A Walk through History with Justice Ginsburg

U.S. district judge Nancy Gertner (left) listens as Linda Greenhouse ’68, formerly the Supreme Court reporter for the <em>New York Times,</em> questions Supreme Court Justice Ruth Bader Ginsburg.

Case by case, Ruth Bader Ginsburg, L ’59, has chipped away at laws that have disadvantaged women and reinforced notions of men as breadwinners and women as dependents: both as an attorney for the American Civil Liberties Union (ACLU) who argued cases before the Supreme Court, and as a justice on that very court. During a conference at the Radcliffe Institute for Advanced Study in March, the associate justice led listeners on a journey through the historic cases that overturned many of those laws; the path corresponded largely with her own life. (To view video coverage, visit www.radcliffe.edu/events/calendar_2009law.aspx.)

Her fellow panelists at the conference—titled “Gender and the Law: Unintended Consequences, Unsettled Questions”—wondered whether younger women today realize just how much has changed. They “have had the privilege of coming of age professionally in a world that Ruth Bader Ginsburg helped to make,” said moderator Linda Greenhouse ’68, who spent three decades covering the Supreme Court for the New York Times.

Ginsburg (who attended Harvard Law School, but finished her degree at Columbia) came of age as an attorney at the same time women’s rights were first coming to the Supreme Court’s attention. Until 1971, the justice said, the court had no doctrine on gender discrimination. That year, she wrote a brief in Reed v. Reed, which challenged an Idaho probate law that said “males must be preferred to females” in appointing estate administrators. (At the time, many states had similar language on their books, she recalled.) It was the first Supreme Court case she worked on in which the court issued a decision, and was an auspicious start: the Court ruled in her client’s favor.

Ginsburg founded the ACLU Women’s Rights Project in 1972 and, in the eight years before her appointment as a federal judge, argued or wrote briefs in more than a dozen major women’s-rights cases. Especially in the beginning, she said, it was important to choose sympathetic cases: those whose plaintiffs were demographically similar to the Supreme Court, and sometimes similar in gender to members of the Court, as well, on the premise that any discrimination on the basis of gender was unconstitutional—not just discrimination against women. In one such case, 1975’s Weinberger v. Wiesenfeld, the Court struck down a federal law that had entitled widows, but not widowers, to child-in-care benefits after a spouse’s death.

And it was also important to recognize that full equality of citizenship carried responsibilities as well as rights, Ginsburg said, citing Duren v. Missouri, a Supreme Court case she won in 1979. In what would be the last case she argued before the Court (she was appointed a federal judge in 1980, and served until her 1993 appointment as a justice), she maintained that a Missouri law making jury duty optional for women should be struck down because it treated women’s service on juries as less valuable than men’s.

> DATASET ENTRIES
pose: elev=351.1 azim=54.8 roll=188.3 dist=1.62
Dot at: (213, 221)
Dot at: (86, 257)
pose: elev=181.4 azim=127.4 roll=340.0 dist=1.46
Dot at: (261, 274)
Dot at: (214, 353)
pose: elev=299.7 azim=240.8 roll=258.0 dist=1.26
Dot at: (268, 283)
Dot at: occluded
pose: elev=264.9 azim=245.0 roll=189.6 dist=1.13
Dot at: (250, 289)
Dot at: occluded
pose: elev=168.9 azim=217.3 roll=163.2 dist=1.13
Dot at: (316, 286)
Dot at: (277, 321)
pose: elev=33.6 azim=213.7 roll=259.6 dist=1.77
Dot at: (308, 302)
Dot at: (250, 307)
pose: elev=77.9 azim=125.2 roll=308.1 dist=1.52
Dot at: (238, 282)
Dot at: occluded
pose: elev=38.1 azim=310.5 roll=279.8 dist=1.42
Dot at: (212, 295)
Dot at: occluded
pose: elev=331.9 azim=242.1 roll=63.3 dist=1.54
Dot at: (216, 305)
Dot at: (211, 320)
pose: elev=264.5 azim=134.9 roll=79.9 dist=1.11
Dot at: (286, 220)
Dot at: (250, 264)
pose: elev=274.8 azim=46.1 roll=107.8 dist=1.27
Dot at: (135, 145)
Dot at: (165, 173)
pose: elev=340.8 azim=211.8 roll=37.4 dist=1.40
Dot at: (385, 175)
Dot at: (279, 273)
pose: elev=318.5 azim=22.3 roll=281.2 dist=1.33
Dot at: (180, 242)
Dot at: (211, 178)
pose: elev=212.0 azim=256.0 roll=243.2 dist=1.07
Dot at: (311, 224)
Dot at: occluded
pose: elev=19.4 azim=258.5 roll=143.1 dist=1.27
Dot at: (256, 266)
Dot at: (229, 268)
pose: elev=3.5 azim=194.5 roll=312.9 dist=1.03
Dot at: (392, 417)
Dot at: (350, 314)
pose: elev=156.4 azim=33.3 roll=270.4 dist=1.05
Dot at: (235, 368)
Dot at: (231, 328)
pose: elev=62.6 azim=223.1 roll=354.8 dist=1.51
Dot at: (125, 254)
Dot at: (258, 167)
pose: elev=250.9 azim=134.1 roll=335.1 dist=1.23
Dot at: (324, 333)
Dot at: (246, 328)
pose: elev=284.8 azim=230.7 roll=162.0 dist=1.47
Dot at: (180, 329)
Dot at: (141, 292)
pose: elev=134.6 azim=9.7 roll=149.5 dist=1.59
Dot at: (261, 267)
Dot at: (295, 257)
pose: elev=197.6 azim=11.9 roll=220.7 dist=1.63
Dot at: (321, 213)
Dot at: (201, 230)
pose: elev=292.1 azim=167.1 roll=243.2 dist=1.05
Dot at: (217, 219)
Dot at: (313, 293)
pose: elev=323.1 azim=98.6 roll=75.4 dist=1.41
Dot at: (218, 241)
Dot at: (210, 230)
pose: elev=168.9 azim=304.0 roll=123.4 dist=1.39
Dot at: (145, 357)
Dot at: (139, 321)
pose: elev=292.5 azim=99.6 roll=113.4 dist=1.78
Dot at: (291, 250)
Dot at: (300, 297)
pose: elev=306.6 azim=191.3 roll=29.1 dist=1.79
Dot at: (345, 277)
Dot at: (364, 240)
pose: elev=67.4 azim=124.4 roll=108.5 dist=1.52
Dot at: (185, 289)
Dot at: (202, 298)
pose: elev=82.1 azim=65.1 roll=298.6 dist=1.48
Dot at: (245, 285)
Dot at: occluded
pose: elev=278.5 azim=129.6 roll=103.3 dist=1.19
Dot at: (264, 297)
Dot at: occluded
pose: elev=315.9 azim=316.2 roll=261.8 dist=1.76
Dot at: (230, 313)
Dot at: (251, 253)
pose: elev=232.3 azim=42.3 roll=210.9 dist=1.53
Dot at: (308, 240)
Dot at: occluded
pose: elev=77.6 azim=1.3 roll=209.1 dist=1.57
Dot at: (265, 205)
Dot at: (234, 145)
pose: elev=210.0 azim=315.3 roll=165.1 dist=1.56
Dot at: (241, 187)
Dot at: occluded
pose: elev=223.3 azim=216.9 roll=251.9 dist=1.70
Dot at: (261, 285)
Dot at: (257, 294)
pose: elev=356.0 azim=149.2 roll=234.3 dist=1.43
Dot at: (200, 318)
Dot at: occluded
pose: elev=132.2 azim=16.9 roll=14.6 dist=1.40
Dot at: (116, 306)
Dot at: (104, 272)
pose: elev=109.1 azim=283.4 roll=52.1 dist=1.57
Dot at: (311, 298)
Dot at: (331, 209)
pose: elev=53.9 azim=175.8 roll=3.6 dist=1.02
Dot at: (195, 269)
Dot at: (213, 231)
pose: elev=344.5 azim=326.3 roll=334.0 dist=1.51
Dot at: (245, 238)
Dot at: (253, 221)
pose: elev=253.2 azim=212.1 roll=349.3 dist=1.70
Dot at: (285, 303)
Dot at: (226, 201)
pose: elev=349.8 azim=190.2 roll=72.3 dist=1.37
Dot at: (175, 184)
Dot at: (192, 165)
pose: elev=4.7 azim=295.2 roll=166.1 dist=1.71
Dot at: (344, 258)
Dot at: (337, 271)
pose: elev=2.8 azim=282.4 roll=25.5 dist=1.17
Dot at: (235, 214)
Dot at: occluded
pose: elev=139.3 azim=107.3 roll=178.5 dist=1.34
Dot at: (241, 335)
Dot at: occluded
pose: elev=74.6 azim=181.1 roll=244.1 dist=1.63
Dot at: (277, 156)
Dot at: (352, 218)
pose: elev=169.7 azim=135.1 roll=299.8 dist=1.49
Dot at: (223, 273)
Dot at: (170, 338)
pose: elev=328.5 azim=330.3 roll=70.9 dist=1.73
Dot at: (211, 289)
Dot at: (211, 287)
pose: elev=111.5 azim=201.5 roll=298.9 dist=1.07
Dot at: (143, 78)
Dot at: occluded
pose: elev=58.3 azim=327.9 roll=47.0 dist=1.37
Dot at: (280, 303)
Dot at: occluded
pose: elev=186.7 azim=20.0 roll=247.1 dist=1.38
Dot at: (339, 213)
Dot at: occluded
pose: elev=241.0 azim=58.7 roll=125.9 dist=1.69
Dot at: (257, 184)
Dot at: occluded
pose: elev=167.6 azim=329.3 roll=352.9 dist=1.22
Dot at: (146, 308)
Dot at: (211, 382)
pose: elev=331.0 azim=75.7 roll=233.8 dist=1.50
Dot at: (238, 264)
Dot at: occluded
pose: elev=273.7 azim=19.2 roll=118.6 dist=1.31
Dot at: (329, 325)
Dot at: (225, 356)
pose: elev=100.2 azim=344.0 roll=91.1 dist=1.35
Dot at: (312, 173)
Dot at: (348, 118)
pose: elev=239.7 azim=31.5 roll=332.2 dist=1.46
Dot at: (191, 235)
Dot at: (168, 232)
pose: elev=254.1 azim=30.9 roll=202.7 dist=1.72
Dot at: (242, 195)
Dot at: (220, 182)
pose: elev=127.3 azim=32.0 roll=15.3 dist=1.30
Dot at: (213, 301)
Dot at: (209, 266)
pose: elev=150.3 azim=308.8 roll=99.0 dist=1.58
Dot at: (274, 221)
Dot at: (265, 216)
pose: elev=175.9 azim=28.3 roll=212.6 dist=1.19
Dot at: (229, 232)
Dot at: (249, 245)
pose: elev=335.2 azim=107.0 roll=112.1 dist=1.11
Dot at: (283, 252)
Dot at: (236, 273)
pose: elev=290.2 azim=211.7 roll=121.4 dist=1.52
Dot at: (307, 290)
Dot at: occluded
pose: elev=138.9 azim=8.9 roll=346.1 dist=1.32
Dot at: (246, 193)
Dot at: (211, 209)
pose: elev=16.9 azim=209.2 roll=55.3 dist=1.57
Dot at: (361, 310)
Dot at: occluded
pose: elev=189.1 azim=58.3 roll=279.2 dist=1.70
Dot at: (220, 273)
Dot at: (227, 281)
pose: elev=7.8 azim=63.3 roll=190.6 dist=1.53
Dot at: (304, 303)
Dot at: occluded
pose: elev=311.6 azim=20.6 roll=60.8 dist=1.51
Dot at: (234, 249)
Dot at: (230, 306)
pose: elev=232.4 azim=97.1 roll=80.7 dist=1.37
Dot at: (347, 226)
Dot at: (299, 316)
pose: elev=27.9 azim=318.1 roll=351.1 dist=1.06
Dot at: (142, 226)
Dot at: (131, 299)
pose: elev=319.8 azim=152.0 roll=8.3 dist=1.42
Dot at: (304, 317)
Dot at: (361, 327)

> REQUIRED WORK
1. List every court case named in the article about Justice Ginsburg.
2. Pick up the article about Justice Ginsburg right after its last sentence and keep it going.

> ANSWERS FOR THIS EXERCISE
1.
Reed v. Reed
Weinberger v. Wiesenfeld
Duren v. Missouri

2.
Panelist Sandra Lynch—who last year became the first female chief judge of the U.S. Court of Appeals for the First Circuit—recalled attending Boston University Law School (from which she graduated in 1971) when it was considered radical for admitting enough women to constitute 10 percent of each incoming law class. Lynch described the open hostility that some of her law professors directed toward female students; U.S. district judge Nancy Gertner, who graduated from Yale Law School the same year, recalled interviewing for a prestigious clerkship and being asked whether she ever planned to marry and have children. “I told him, ‘Of course not,’” she recalled. (She now has two.)

Because discrimination today is subtle rather than explicit, Lynch and Gertner said they worry that young women will fail to see threats to their equality and lose ground inadvertently.

As President Drew Faust—the former Radcliffe Institute dean who has broken a major gender barrier herself—listened in the first row, Ginsburg admitted that her zeal for gender equality explained, at least in part, her quick recovery from surgery for pancreatic cancer earlier this year. She returned to work less than three weeks after the surgery, and the same week attended a major public address by President Barack Obama. When asked by USA Today why she insisted on attending, she answered, “I wanted people to see that the Supreme Court isn’t all male.” (She is the second female justice; Sandra Day O’Connor was appointed in 1981 and retired in 2006.)

But Ginsburg voiced less concern about backsliding than her fellow panelists. She closed by saying that given how much has changed in a single generation, “I remain optimistic about the potential of the United States.”